The RBI chief's comments come at a time when many economists expect the government to relax the fiscal deficit target for 2017-18 to support economic growth in the wake of demonetisation.  The World Bank today cut India's growth estimate for 2016-17 to 7 per cent, as compared to the earlier forecast of 7.6 per cent.  For 2016-17, the government had targeted fiscal deficit of 3.5 per cent of the GDP.

Dr Patel said that higher government debt was taking a toll on India's sovereign credit rating.

"Our general government deficit (that is borrowing by the center and states combined) is, according to IMF data, amongst the highest in the group of G-20 countries. In conjunction, the level of our general government debt as a ratio to GDP is cited by some as coming in the way of a credit rating upgrade," said Mr Patel at the Vibrant Gujarat Summit in Gandhinagar.

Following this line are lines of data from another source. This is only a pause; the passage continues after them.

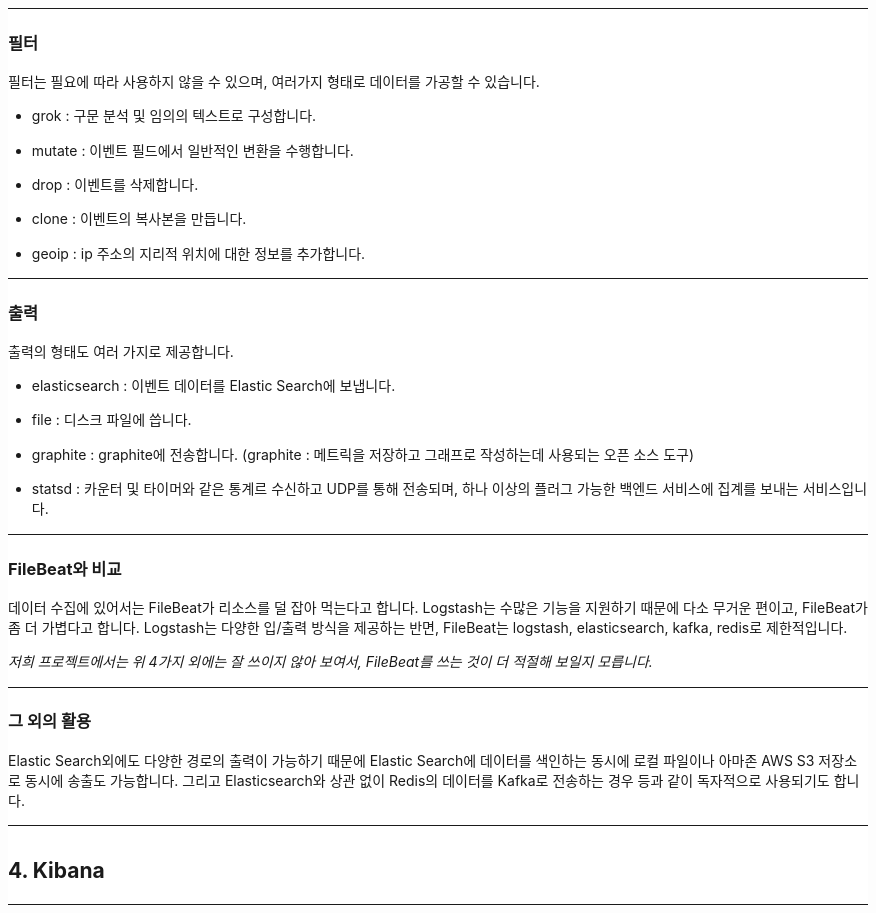 
---
### 필터
필터는 필요에 따라 사용하지 않을 수 있으며, 여러가지 형태로 데이터를 가공할 수 있습니다.

- grok : 구문 분석 및 임의의 텍스트로 구성합니다.

- mutate : 이벤트 필드에서 일반적인 변환을 수행합니다.

- drop : 이벤트를 삭제합니다.

- clone : 이벤트의 복사본을 만듭니다.

- geoip : ip 주소의 지리적 위치에 대한 정보를 추가합니다.

---
### 출력
출력의 형태도 여러 가지로 제공합니다.
- elasticsearch : 이벤트 데이터를 Elastic Search에 보냅니다.

- file : 디스크 파일에 씁니다.

- graphite : graphite에 전송합니다. (graphite : 메트릭을 저장하고 그래프로 작성하는데 사용되는 오픈 소스 도구)

- statsd : 카운터 및 타이머와 같은 통계르 수신하고 UDP를 통해 전송되며, 하나 이상의 플러그 가능한 백엔드 서비스에 집계를 보내는 서비스입니다.




---

### FileBeat와 비교

데이터 수집에 있어서는 FileBeat가 리소스를 덜 잡아 먹는다고 합니다. Logstash는 수많은 기능을 지원하기 때문에 다소 무거운 편이고, FileBeat가 좀 더 가볍다고 합니다. Logstash는 다양한 입/출력 방식을 제공하는 반면, FileBeat는 logstash, elasticsearch, kafka, redis로 제한적입니다.

*저희 프로젝트에서는 위 4가지 외에는 잘 쓰이지 않아 보여서, FileBeat를 쓰는 것이 더 적절해 보일지 모릅니다.*

---


### 그 외의 활용

Elastic Search외에도 다양한 경로의 출력이 가능하기 때문에 Elastic Search에 데이터를 색인하는 동시에 로컬 파일이나 아마존 AWS S3 저장소로 동시에 송출도 가능합니다. 그리고 Elasticsearch와 상관 없이 Redis의 데이터를 Kafka로 전송하는 경우 등과 같이 독자적으로 사용되기도 합니다.


---

## 4. Kibana

---
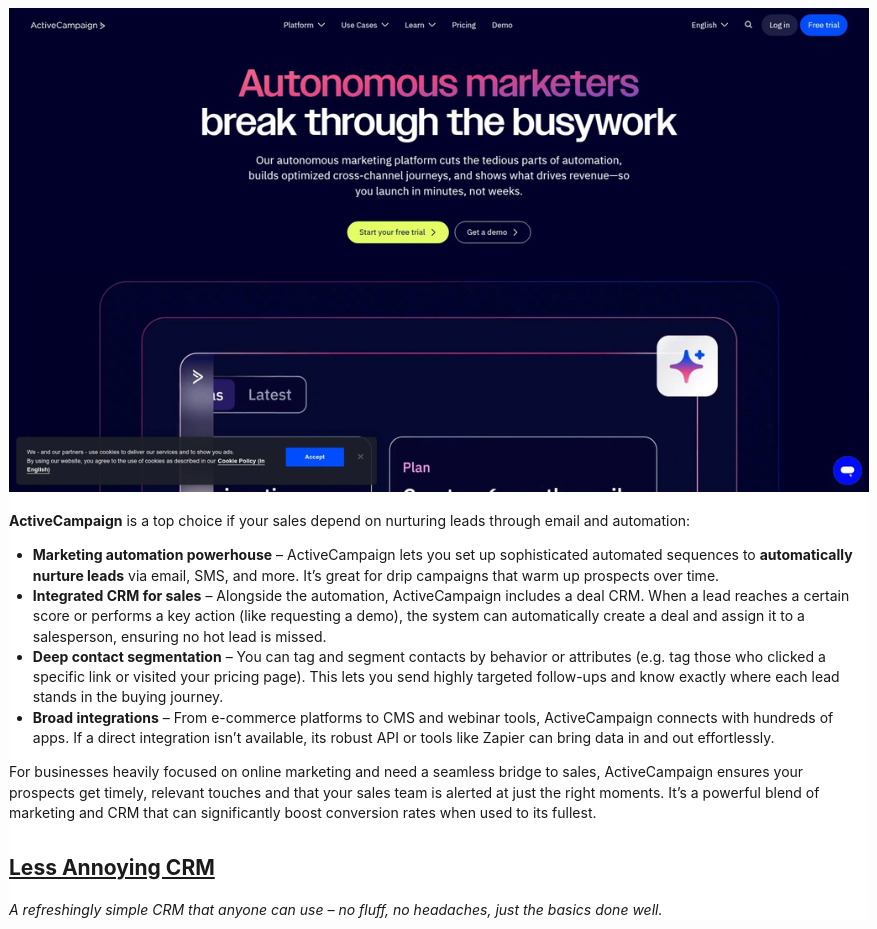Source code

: ![ActiveCampaign Screenshot](image/activecampaign.webp)


**ActiveCampaign** is a top choice if your sales depend on nurturing leads through email and automation:

- **Marketing automation powerhouse** – ActiveCampaign lets you set up sophisticated automated sequences to **automatically nurture leads** via email, SMS, and more. It’s great for drip campaigns that warm up prospects over time.
- **Integrated CRM for sales** – Alongside the automation, ActiveCampaign includes a deal CRM. When a lead reaches a certain score or performs a key action (like requesting a demo), the system can automatically create a deal and assign it to a salesperson, ensuring no hot lead is missed.
- **Deep contact segmentation** – You can tag and segment contacts by behavior or attributes (e.g. tag those who clicked a specific link or visited your pricing page). This lets you send highly targeted follow-ups and know exactly where each lead stands in the buying journey.
- **Broad integrations** – From e-commerce platforms to CMS and webinar tools, ActiveCampaign connects with hundreds of apps. If a direct integration isn’t available, its robust API or tools like Zapier can bring data in and out effortlessly.

For businesses heavily focused on online marketing and need a seamless bridge to sales, ActiveCampaign ensures your prospects get timely, relevant touches and that your sales team is alerted at just the right moments. It’s a powerful blend of marketing and CRM that can significantly boost conversion rates when used to its fullest.

## [Less Annoying CRM](https://www.lessannoyingcrm.com)
*A refreshingly simple CRM that anyone can use – no fluff, no headaches, just the basics done well.*
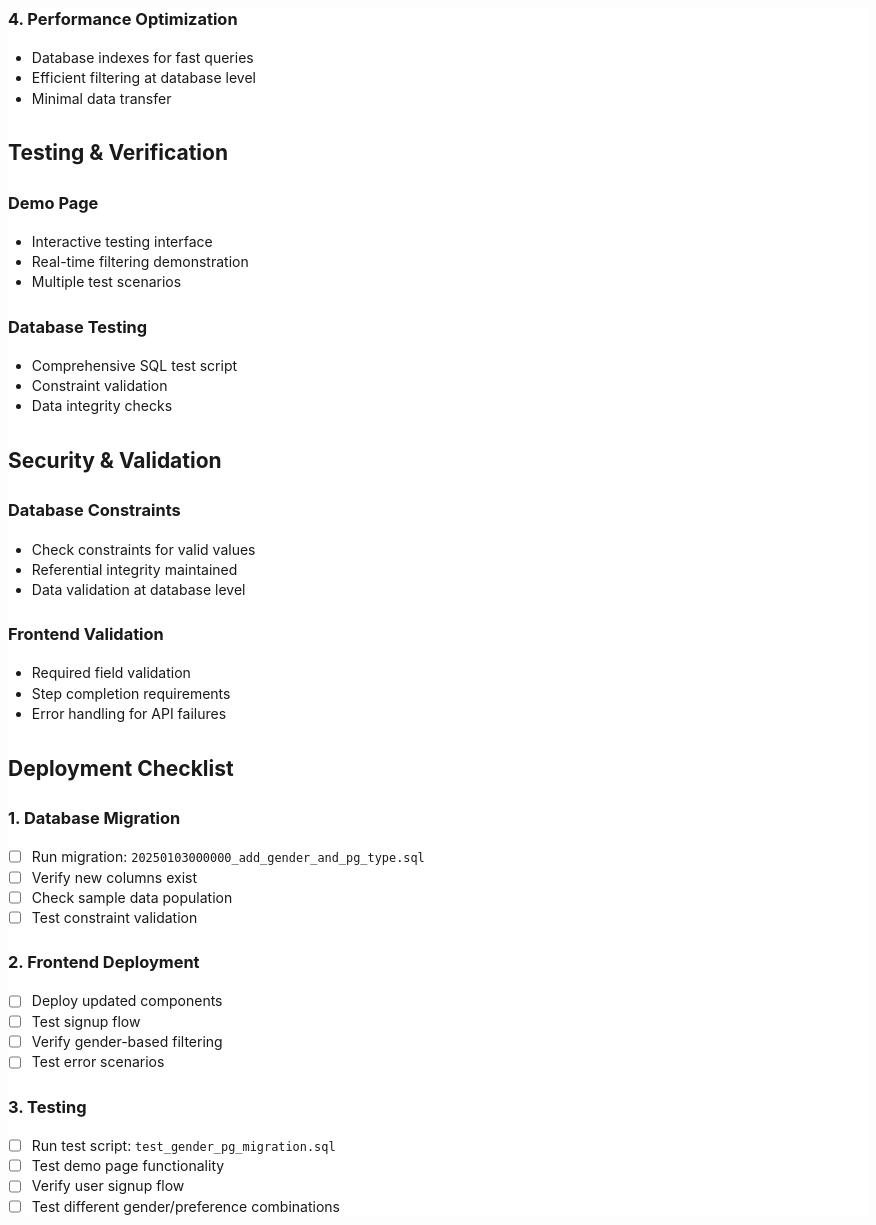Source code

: ### 4. Performance Optimization
- Database indexes for fast queries
- Efficient filtering at database level
- Minimal data transfer

## Testing & Verification

### Demo Page
- Interactive testing interface
- Real-time filtering demonstration
- Multiple test scenarios

### Database Testing
- Comprehensive SQL test script
- Constraint validation
- Data integrity checks

## Security & Validation

### Database Constraints
- Check constraints for valid values
- Referential integrity maintained
- Data validation at database level

### Frontend Validation
- Required field validation
- Step completion requirements
- Error handling for API failures

## Deployment Checklist

### 1. Database Migration
- [ ] Run migration: `20250103000000_add_gender_and_pg_type.sql`
- [ ] Verify new columns exist
- [ ] Check sample data population
- [ ] Test constraint validation

### 2. Frontend Deployment
- [ ] Deploy updated components
- [ ] Test signup flow
- [ ] Verify gender-based filtering
- [ ] Test error scenarios

### 3. Testing
- [ ] Run test script: `test_gender_pg_migration.sql`
- [ ] Test demo page functionality
- [ ] Verify user signup flow
- [ ] Test different gender/preference combinations
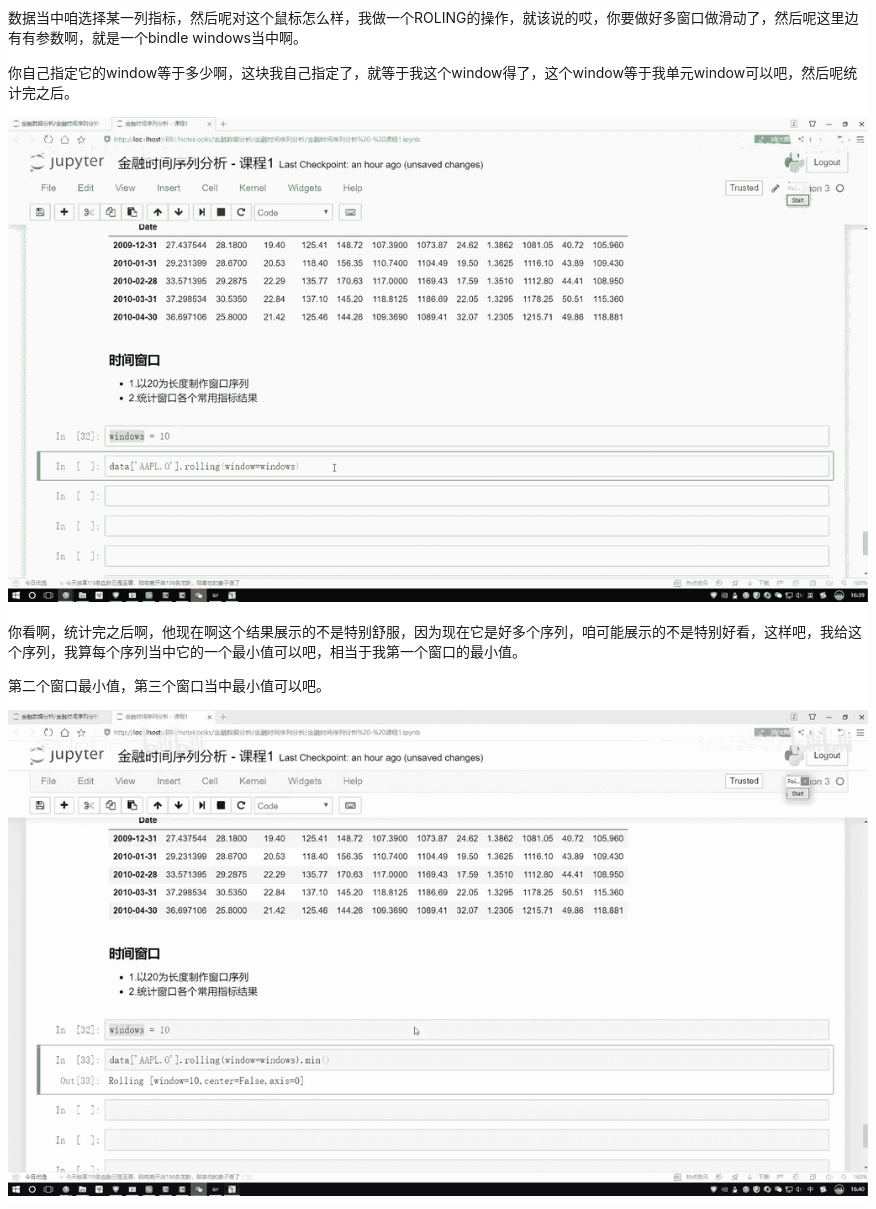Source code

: 数据当中咱选择某一列指标，然后呢对这个鼠标怎么样，我做一个ROLING的操作，就该说的哎，你要做好多窗口做滑动了，然后呢这里边有有参数啊，就是一个bindle windows当中啊。

你自己指定它的window等于多少啊，这块我自己指定了，就等于我这个window得了，这个window等于我单元window可以吧，然后呢统计完之后。



![](img/067bb8fb4975c67ec1f91b19af2e545f_35.png)

你看啊，统计完之后啊，他现在啊这个结果展示的不是特别舒服，因为现在它是好多个序列，咱可能展示的不是特别好看，这样吧，我给这个序列，我算每个序列当中它的一个最小值可以吧，相当于我第一个窗口的最小值。

第二个窗口最小值，第三个窗口当中最小值可以吧。

![](img/067bb8fb4975c67ec1f91b19af2e545f_37.png)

The government has been pushing hard to get India's credit rating upgraded. But due to high debt to GDP ratio of the country, international ratings agencies like Moody's and S&P have so far refused upgrade India's rankings despite improvement in overall macro-economic numbers.
While Moody's Investors Service rates India at "Baa3", the lowest investment-grade rating, but with a "positive" outlook, the S&P rates India at "BBB-minus" with a "stable" outlook.

Dr Patel said "borrowing even more and pre-empting resources from future generations by governments cannot be a short cut to long-lasting higher growth."

"Instead, structural reforms and reorienting government expenditure towards public infrastructure are key for durable gains on the Indian growth front," he added.

India's former chief statistician Pronab Sen says the finance minister could settle for a fiscal deficit target of 3.5 per cent for 2017-18. "Demonetisation will impact India's growth negatively and the government would want to be seen doing something to deal with it. The ratings by foreign agencies can be looked at next year," Mr Sen said.

Bank of America Merrill Lynch economists too expect the government to relax fiscal deficit target. "We expect Finance Minister Arun Jaitley to target a fiscal deficit of 3.5 per cent of GDP  - same as 2016-17 - in 2017-18 in his February 1 Budget, easing the 3 per cent target," BofA-ML said in a recent research report.